化粧品原料の由来
先日、ポテトチップスでおなじみのカルビーから、この様なリリースが出ていました。
2013年にジャガイモの皮に「ポテトセラミド」が含まれることを発見したそうで、その後の研究の成果がこちらのリリースになる様です。捨ててしまうジャガイモの皮が、この様に有効利用できるのは面白いですね。
化粧品原料の由来
私は化粧品メーカーに勤務していた頃には、化粧品原料の検査業務に携わっており、原料の由来に関する資料を目にする機会も非常に多くありました。それまで、化粧品の原料が何からできているか、考えたことはありませんでした。業界に入ってから知った印象的なことの一つです。
そこで、今回は化粧品原料が何からできているのかについて書きます。化粧品の原料はたくさんありますが、その中から、代表的な成分である、ヒアルロン酸、コラーゲン、セラミドを取り上げます。
ヒアルロン酸は何から作られるか?
ヒアルロン酸は人間の皮膚にも存在する、代表的な保湿成分です。が、さすがに人体から取ってくるわけにはいきません。まず、人道的、倫理的な観点をはじめ、さまざまな問題があります。
そこで考えられたのが、他の生物から取ってくる方法です。よく用いられるのが、ニワトリのとさか(鶏冠)から抽出する方法です。鶏冠を加熱、細断し、抽出します。
近年はもう一つの製法は、乳酸球菌を発行させて、ヒアルロン酸を産生させる方法です。こちらは大量生産に向いているため、現在はこちらの製法が主流です。
化粧品には多くの場合、「ヒアルロン酸Na」の名称で配合されていますが、鶏冠由来なのか、発酵由来なのか、区別はできません。しかし、医薬部外品になると、由来によって成分名が異なります。「ヒアルロン酸ナトリウム(1)」「ヒアルロン酸ナトリウム(3)」の名称であれば鶏冠由来、「ヒアルロン酸ナトリウム(2)」であれば発酵由来と決まっており、区別ができます。
コラーゲンは何から作られるか?
コラーゲンは日本化粧品工業連合会が下記の様に定義しています。
まさに、ここに書かれている通り、さまざまな動物の組織から抽出された物が用いられています。
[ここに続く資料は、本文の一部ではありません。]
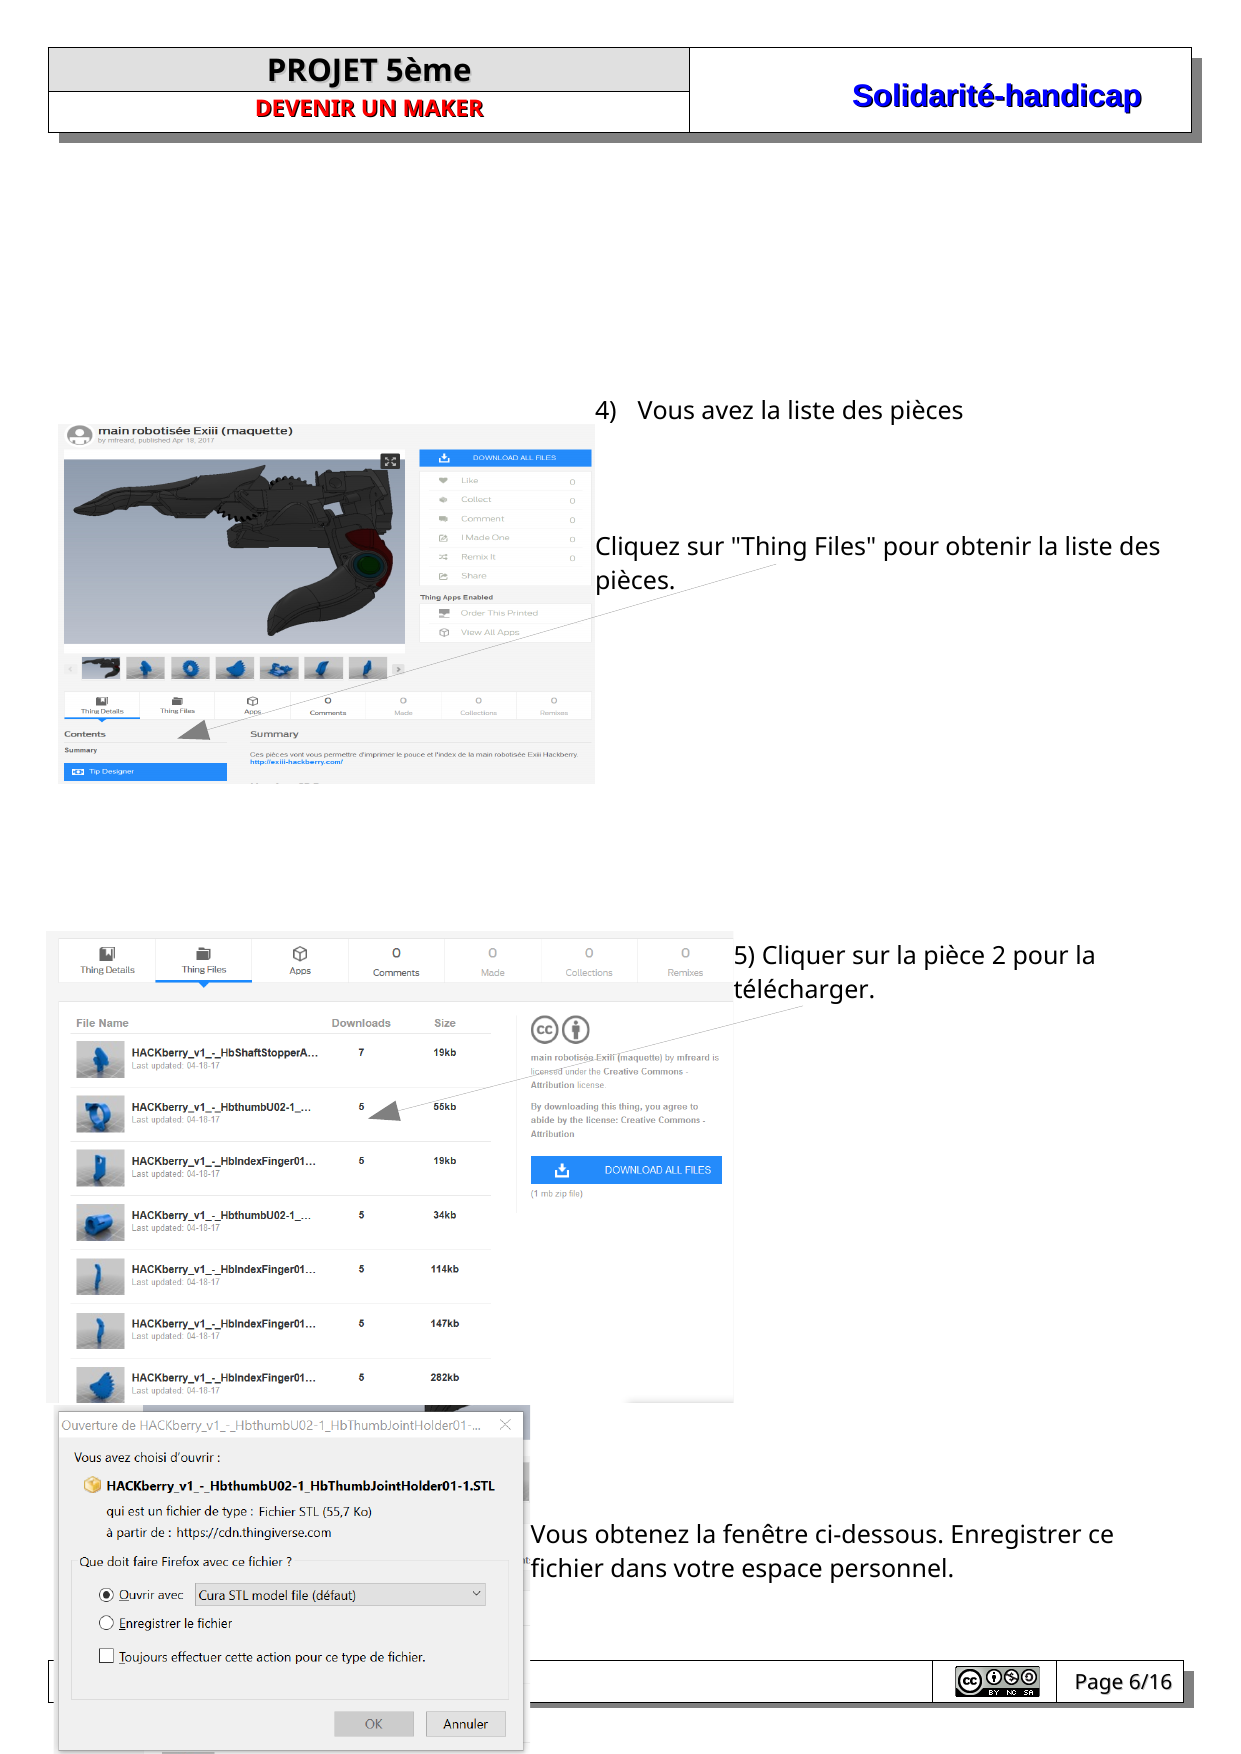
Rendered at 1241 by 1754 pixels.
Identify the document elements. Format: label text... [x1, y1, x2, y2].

text Vous obtenez la fenêtre ci-dessous. Enregistrer ce fichier dans votre espace personnel. [531, 1517, 1193, 1585]
picture [955, 1666, 1040, 1697]
picture [53, 1405, 531, 1754]
list Vous avez la liste des pièces [47, 393, 1193, 427]
picture [58, 424, 595, 784]
picture [46, 931, 734, 1403]
text 5) Cliquer sur la pièce 2 pour la télécharger. [734, 938, 1193, 1006]
text Cliquez sur "Thing Files" pour obtenir la liste des pièces. [595, 529, 1193, 597]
以前は牛由来の物が使われていましたが、BSEの件を機に、現在は使われなくなっています。
近年は豚や鶏などの他、魚由来のコラーゲンも用いられています。魚の皮や鱗から抽出され、マリンコラーゲンや海洋性コラーゲンの名前で呼ばれることもあります。魚の種類もさまざまで、マグロやサメ、シタビラメやフグなども用いられます。
セラミドは何から作られるか?
セラミドと名の付くものはいろいろ出回っていますが、実はヒトの体内にあるセラミドと似ていても、異なる物質もあります。そのため、ここでは区別して考えます。化粧品でよく用いられる、ヒトの体内にある物と同じセラミド(以下、ヒト型セラミド)は、主に酵母を用いて作られています。
先ほど書いた、ヒト型セラミドと似た物質も、幅広く利用されています。冒頭のポテトセラミドなど、植物由来の物の他、馬などの動物由来の物も用いられます。また、工業的に合成された物も一部のメーカーで用いられています。セラミドに類似した物質は、非常に幅広い物から作られているので、これらについては、別の機会にご紹介します。
原料の由来を調べると、こんな物から作られているのかと驚くこともあります。また、冒頭のポテトセラミドもそうですが、元々捨てていたものを有効活用するというケースも見られます。少しマニアックな視点ではありますが、調べ始めると興味深いことも多いです。